**Excerpted passage**.
* * * *
A view from Armenia: Can changing views change history?

Journalist: Ella Kanegarian,

Illustrator: Marie Grigoryan, Catherine Lemeshynska

30.10.23

“They're genociding us again!” My morning started with this text, sent by a friend from the USA to our “emergency” group chat.

The unexpected burst of panic catapulted me out of bed as if my house was being bombed. But it was just my half asleep mind, trying to save me at 4 AM because that's obviously not how one should start the day.

As others from around the world joined the conversation to understand what was happening, my friend sent the picture that had triggered her fears. It was a collage of two photos juxtaposing the queue of Armenians from 1915 genocide and new modern-day photos of a queue of Armenian people leaving the Nagorno Karabakh (Armenian name:Artsakh) enclave.

It was just a photo of a queue. A line of people waiting for something. We can see them in supermarkets, banks, on Black Fridays and at the entrance of fancy clubs. But for an Armenian brain this image is anchored with disaster, exile and death. Starting at around the age of seven, we learn about the genocide and this tragic information along with the numbers 1915 becomes ingrained in our mind, body and soul. It doesn't matter how confident or self-aware you may become, any information related to the 1915 genocide increases the heart rate and puts your body into freeze mode, where everything you know bends under this generational trauma we speak about but never make steps to understand and heal.

Now there's a new queue in our modern history, one that tells of indigenous Armenians and the story of the democratic, unrecognized republic that came to an end, resulting in their mass exodus from Nagorno-Karabakh/Artsakh.  

On January 1, the leader of this self-declared republic Samvel Shahramanyan will sign an order dissolving all state institutions. It will mark the closure of a whole chapter for Armenians. It may also be a sign to open some new ones. But before we can do that, there's a lot to deal with, including taking care of the displaced people from Nagorno-Karabakh.

As of noon on October 1, the number of forcibly displaced people who'd arrived in Armenia reached 100,483.  Even speaking of them sometimes creates conflicts in conversation. Some call them refugees, others note that they aren't, because they are Armenians. I prefer to stick to the formal term offered by the UNHCR,"internally displaced person" (IDP). 

But whatever we call them, they are people who had lived under a blockade since December 12, 2022 and, after months of starvation–living with the hope their state might survive–lost their homes, their streets, their cities and, maybe, part of their identity. 

In moments like this, we are sensitive to all new information and anything can affect us, our moods, thoughts and emotions. A frequency illusion, known as the Baader–Meinhof effect, makes us notice some things while ignoring others. And if you are programmed to find a certain narrative, you`ll find it even in a  random song on Youtube and think the universe speaks to you even though you are alone in this dialogue. 

News blogs and sites mostly focus on evoking emotions, while the information they share is basically a repetition of the same dark narratives: “Genocided Again”, “Lost Lands” or a literal translation of the Kremlin`s favorite constructs “Betrayed Armenia”, “Humiliated Armenia”, “Defeated Armenia”.

This unconscious cognitive ability to filter information according to certain patterns goes wild after being exposed to several similar dark narratives, which tell us that we are about to vanish as a nation. Our brain easily believes it and surrenders to the command. You go numb, frozen into inaction out of the fear you are powerless to change anything.
* * * *
**Entries**.

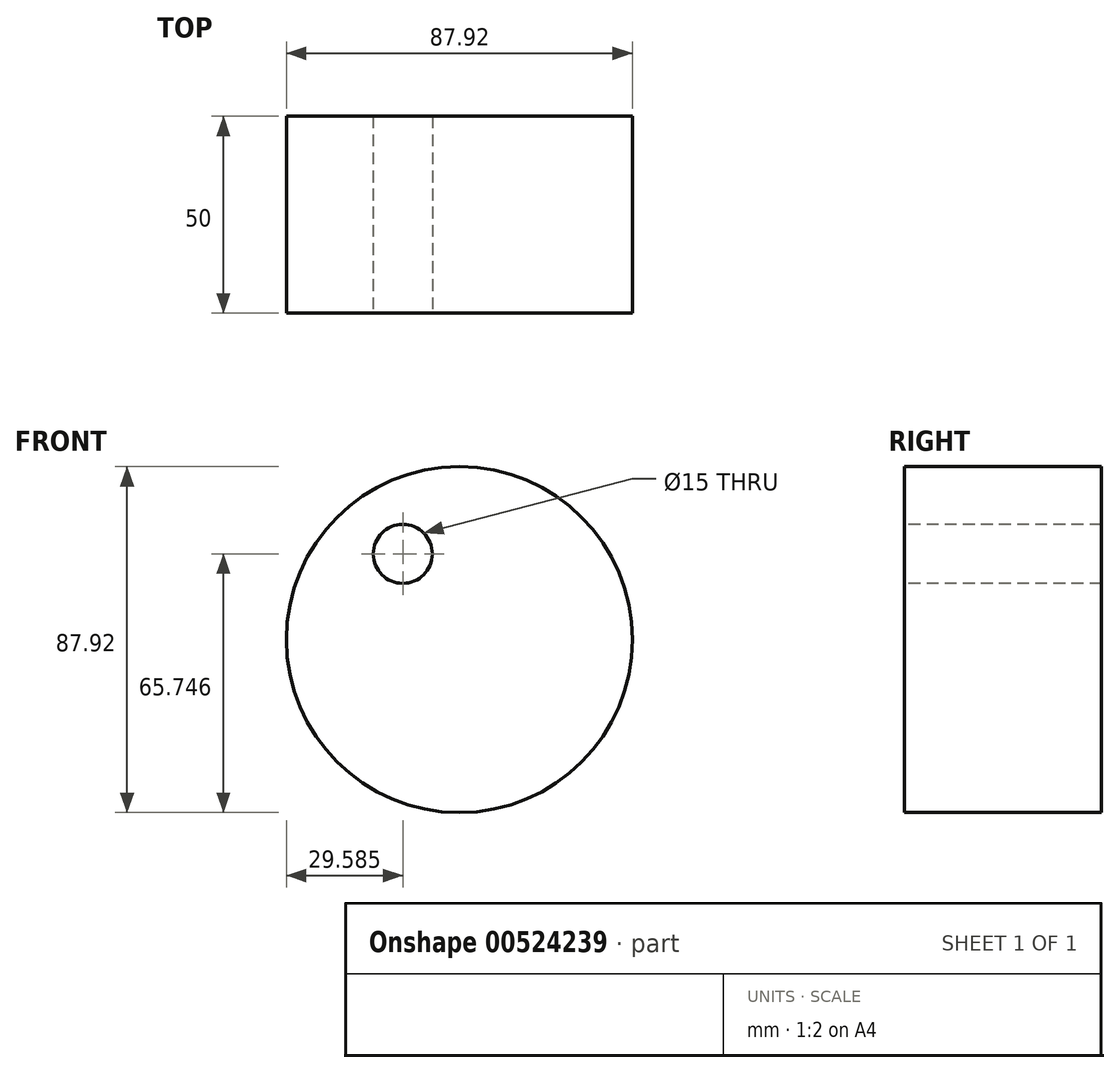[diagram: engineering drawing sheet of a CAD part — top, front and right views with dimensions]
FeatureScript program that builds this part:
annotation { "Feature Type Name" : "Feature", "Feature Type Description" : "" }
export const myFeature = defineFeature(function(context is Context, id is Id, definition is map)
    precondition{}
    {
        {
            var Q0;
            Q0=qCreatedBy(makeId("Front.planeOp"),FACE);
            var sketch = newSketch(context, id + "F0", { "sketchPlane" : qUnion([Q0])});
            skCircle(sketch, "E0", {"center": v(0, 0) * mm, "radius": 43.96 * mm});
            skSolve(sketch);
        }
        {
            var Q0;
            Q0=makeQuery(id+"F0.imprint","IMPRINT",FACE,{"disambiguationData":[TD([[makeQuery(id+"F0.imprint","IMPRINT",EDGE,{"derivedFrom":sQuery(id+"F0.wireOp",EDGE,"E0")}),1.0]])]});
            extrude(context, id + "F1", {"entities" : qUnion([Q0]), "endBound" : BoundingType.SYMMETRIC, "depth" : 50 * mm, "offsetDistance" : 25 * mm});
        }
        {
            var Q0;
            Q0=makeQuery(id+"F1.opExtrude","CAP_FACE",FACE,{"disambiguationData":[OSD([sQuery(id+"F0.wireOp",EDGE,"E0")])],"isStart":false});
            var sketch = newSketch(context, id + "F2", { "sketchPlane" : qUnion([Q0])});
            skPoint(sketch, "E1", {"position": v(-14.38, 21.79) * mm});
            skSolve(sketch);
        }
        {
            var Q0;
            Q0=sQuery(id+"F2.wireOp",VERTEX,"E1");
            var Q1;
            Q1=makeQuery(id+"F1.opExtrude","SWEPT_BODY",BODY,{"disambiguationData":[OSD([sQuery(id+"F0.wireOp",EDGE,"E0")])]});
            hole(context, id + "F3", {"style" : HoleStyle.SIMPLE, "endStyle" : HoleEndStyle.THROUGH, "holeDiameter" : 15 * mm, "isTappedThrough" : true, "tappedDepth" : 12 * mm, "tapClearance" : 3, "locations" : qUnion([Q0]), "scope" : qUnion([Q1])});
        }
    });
* * * *
**Work to complete**.
(a) In the article from Armenia, how many forcibly displaced people had arrived in Armenia as of noon on October 1?
(b) Reproduce the passage of the article from Armenia starting with "It was just a" and going on through "understand and heal.".

**Written responses**.
(a) 100,483

(b)
It was just a photo of a queue. A line of people waiting for something. We can see them in supermarkets, banks, on Black Fridays and at the entrance of fancy clubs. But for an Armenian brain this image is anchored with disaster, exile and death. Starting at around the age of seven, we learn about the genocide and this tragic information along with the numbers 1915 becomes ingrained in our mind, body and soul. It doesn't matter how confident or self-aware you may become, any information related to the 1915 genocide increases the heart rate and puts your body into freeze mode, where everything you know bends under this generational trauma we speak about but never make steps to understand and heal.